Guidelines for early resolution of stressed PPP projects at major ports
The Ministry of Ports, Shipping & Waterways has finalized the guidelines for dealing with Stressed Public Private Partnership (PPP) Projects at the Major Ports on May 10, 2022.
To whom do the guidelines apply to
- Projects that became stressed during construction stage, i.e., Pre-COD stage where the work stopped due to the inability of the Concessionaire to continue with project execution because of reasons like aggressive bidding and the optimistic projections with regard to volumes and charges, unforeseen dynamic changes in their business, etc.
- Projects, both at Pre-COD and Post-COD stage, which became stressed due to borrowings being categorized by the lenders to the projects as NPA (non-performing assets) and/or lenders approached NCLT (National Company Law Tribunal) for recovery of their dues, i.e., the PPP projects undertaken by the major ports where the work has stopped due to inability of Concessionaire to continue with the execution of the project on account of borrowings of the Concessionaire having been categorized by lenders as NPA and / or proceedings initiated against it before the NCLT under the Insolvency and Bankruptcy Code 2016 or under Section 241(2) of the Companies Act 2013.

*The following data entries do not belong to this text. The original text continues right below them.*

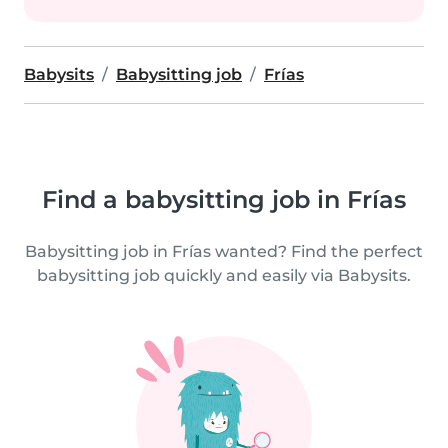
Babysits
Babysitting job
Frías
Find a babysitting job in Frías
Babysitting job in Frías wanted? Find the perfect
babysitting job quickly and easily via Babysits.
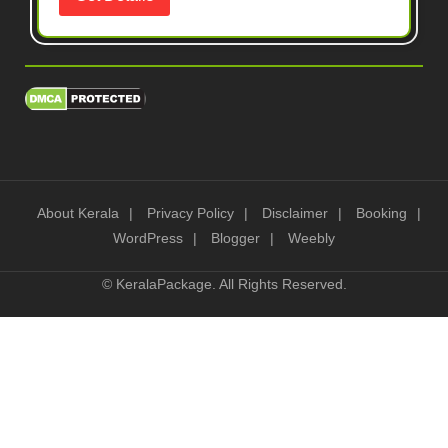
About Kerala
Privacy Policy
Disclaimer
Booking
WordPress
Blogger
Weebly
©
KeralaPackage
. All Rights Reserved.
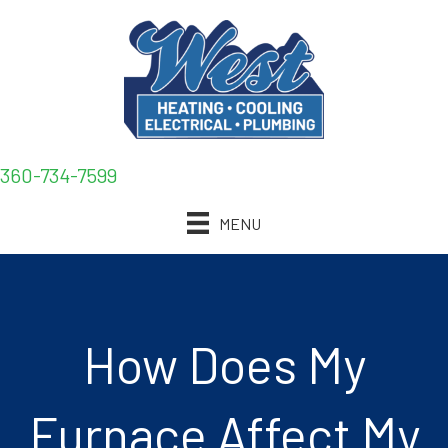
360-734-7599
MENU
How Does My
Furnace Affect My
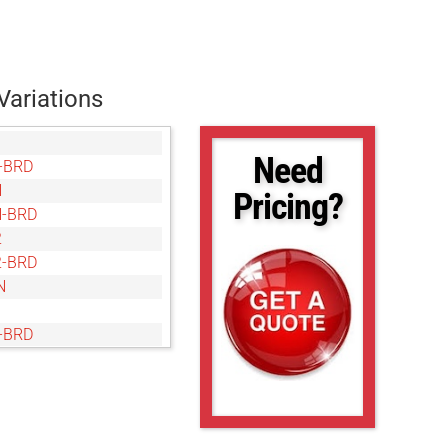
Variations
Need
-BRD
N
Pricing?
-BRD
2
-BRD
N
-BRD
N
-BRD
M
-BRD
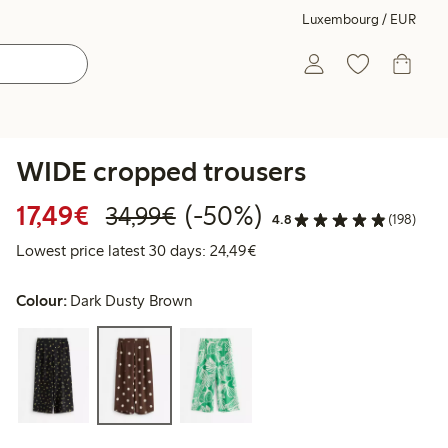
Luxembourg / EUR
WIDE cropped trousers
Discounted price: €17.49
Regular price: €34.99
50% percent off
17,49€
(-50%)
34,99€
4.8
(198)
Lowest price latest 30 days:
Lowest price latest 30 days: 24,49€
Colour:
Dark Dusty Brown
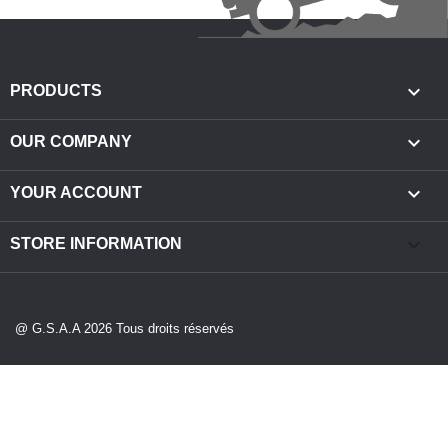

PRODUCTS

OUR COMPANY

YOUR ACCOUNT
keyboard_arrow_down
STORE INFORMATION
@ G.S.A.A 2026 Tous droits réservés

Mechanism for resolution of stressed projects
- In cases where the projects became stressed during construction stage, i.e., Pre-COD stage, the Concessioning Authority will pay to the Concessionaire or to the lenders of the Concessionaire (as the case may be), as full and final settlement for taking over the useful assets created by the Concessionaire, an amount equal to the lower of the following sums:
a) The value of the work done by the concessionaire in accordance with the Concession Agreement and found useful by the major port (i.e. the Concessioning Authority); or
b) 90% of debt due as defined in the Concession Agreement; or
c) Any other amount as may be mutually agreed in writing between the Concessioning Authority and the Concessionaire as per the relevant provisions of Model Concession Agreement (MCA) 2021.
Who benefits under the new guidelines
The aim of the guidelines is to facilitate the revival of stressed projects and will assist in the resolution of cases under arbitration. The port asset is likely to be put to use through re-bidding. This will definitely result in unlocking blocked cargo handling capacity of approximately 27 MTPA, thereby creating better trade opportunities for prospective investors and the Port Authority will start generating revenue. It will repose confidence in investors/ concessionaires and also generate employment opportunities.
Some of the long standing disputes on stressed assets at various major ports that may see early resolution are:
- Development of 13th Multipurpose Cargo (Other than Liquid/ Container Cargo) Berth on BOT Basis at Deendayal Port (1.50 MTPA approx.)
- Development of 15th Multipurpose Cargo Berth at Kandla at Deendayal Port (1.50 MTPA approx.)
- Offshore Container Terminal (OCT) at Mumbai Port (9.60 MTPA approx.)